== Materials provided ==

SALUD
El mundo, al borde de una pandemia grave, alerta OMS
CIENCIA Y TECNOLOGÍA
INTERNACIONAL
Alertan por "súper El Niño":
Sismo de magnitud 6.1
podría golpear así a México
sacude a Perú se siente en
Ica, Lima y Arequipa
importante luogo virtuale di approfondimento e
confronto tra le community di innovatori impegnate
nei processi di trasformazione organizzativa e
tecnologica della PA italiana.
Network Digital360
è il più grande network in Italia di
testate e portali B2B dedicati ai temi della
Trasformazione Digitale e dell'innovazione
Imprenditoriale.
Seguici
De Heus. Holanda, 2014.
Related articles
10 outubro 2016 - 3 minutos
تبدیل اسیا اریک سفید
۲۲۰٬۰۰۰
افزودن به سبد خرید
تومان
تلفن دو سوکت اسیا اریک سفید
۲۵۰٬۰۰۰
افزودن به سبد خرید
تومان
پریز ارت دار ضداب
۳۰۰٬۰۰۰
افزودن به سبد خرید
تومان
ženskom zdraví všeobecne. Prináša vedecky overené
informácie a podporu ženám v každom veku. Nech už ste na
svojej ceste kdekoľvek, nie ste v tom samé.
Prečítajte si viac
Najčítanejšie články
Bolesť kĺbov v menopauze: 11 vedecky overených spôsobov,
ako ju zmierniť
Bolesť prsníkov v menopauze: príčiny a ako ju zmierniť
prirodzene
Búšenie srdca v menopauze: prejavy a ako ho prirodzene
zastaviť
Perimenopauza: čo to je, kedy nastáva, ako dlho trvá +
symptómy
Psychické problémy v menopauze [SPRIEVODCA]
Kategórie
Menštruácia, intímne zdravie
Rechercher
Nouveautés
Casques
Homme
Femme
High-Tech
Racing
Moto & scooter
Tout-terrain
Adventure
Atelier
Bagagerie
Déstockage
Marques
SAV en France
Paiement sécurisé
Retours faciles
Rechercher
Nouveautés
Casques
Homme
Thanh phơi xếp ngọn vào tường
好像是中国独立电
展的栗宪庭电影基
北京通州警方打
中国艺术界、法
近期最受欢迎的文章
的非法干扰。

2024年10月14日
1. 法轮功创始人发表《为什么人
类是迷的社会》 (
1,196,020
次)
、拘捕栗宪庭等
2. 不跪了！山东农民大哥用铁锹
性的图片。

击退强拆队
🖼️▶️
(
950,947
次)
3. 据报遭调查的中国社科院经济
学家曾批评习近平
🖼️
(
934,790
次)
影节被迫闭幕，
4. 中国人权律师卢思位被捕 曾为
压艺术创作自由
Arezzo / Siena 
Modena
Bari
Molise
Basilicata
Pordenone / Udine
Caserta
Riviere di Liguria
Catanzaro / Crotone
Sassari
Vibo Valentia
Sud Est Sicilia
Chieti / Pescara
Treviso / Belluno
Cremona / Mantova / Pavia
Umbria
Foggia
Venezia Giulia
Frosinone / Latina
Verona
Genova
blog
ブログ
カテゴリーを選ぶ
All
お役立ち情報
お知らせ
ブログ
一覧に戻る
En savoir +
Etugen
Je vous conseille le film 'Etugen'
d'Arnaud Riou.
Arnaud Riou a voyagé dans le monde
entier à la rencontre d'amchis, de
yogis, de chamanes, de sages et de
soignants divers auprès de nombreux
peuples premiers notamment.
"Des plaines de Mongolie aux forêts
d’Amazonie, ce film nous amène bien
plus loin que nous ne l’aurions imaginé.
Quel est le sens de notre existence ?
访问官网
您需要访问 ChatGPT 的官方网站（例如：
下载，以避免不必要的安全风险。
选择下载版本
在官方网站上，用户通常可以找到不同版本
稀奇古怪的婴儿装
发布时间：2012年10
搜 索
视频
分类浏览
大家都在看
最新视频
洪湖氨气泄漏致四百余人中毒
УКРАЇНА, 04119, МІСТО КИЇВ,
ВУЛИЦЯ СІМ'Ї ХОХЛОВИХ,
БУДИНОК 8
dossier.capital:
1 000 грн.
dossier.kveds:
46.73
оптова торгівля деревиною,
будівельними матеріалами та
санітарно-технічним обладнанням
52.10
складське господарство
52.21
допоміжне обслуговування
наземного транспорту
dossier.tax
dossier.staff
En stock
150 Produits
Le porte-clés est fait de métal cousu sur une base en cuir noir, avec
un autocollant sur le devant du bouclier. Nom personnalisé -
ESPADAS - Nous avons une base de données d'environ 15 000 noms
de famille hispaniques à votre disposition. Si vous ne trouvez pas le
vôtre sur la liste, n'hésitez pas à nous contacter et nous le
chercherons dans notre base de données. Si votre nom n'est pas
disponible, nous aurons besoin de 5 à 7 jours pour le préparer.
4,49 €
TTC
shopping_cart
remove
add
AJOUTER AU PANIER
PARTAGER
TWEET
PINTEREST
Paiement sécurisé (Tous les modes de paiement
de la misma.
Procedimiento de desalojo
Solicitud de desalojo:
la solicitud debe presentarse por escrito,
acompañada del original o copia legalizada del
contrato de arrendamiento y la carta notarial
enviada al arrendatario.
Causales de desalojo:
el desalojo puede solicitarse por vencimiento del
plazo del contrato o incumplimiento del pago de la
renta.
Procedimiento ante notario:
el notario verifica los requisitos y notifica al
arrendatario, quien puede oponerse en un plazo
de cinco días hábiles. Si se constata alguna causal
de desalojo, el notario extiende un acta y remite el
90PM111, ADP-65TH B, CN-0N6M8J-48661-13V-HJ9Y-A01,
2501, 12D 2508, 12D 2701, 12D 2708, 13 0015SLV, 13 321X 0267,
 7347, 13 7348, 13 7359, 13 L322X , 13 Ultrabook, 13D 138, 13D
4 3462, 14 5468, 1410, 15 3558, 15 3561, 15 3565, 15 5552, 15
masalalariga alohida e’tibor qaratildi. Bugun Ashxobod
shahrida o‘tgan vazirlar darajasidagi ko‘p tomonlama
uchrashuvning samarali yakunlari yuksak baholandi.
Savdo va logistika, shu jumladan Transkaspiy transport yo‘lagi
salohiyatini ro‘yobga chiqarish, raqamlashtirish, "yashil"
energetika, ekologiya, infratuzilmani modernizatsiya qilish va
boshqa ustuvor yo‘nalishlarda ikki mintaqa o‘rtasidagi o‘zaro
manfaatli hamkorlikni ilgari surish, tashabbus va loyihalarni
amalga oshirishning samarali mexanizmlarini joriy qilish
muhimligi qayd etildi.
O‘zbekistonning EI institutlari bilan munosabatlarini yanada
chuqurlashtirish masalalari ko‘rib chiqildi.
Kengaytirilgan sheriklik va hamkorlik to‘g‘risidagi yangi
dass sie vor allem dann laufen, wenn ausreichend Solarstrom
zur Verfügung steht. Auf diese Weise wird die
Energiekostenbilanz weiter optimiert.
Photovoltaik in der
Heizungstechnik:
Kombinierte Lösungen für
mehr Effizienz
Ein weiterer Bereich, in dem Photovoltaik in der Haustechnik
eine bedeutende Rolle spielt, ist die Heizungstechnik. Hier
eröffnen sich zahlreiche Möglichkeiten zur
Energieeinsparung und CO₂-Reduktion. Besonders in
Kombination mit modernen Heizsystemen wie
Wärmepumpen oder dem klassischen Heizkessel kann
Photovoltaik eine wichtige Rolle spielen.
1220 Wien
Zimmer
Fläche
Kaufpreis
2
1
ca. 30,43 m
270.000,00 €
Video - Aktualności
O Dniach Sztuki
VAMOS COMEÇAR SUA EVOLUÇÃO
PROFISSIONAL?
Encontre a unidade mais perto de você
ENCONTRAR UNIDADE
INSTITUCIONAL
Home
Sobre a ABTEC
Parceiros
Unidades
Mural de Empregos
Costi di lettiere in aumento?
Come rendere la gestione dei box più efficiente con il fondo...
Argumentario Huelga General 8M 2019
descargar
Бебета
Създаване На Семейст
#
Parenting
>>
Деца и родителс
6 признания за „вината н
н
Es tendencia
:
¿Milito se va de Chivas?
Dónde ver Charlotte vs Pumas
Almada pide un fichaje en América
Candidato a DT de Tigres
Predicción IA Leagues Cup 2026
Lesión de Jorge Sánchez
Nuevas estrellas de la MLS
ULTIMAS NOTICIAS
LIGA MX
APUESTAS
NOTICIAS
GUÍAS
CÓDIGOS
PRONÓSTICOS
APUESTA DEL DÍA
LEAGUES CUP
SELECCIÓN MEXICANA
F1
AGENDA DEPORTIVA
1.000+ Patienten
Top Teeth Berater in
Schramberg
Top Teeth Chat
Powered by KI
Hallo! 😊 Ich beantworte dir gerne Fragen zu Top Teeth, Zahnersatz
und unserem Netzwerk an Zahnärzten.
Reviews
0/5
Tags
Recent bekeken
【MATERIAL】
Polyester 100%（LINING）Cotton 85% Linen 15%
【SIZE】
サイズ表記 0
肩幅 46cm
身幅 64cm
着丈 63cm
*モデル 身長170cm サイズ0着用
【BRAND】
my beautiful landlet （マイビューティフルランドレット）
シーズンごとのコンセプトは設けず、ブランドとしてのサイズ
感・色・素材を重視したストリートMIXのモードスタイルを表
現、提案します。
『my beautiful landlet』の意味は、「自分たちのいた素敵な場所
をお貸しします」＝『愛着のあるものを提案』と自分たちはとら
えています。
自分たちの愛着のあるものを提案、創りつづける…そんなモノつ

===

# Work required
From the records above, show each line that contains the word "Riou".

# Written reply
d'Arnaud Riou.
Arnaud Riou a voyagé dans le monde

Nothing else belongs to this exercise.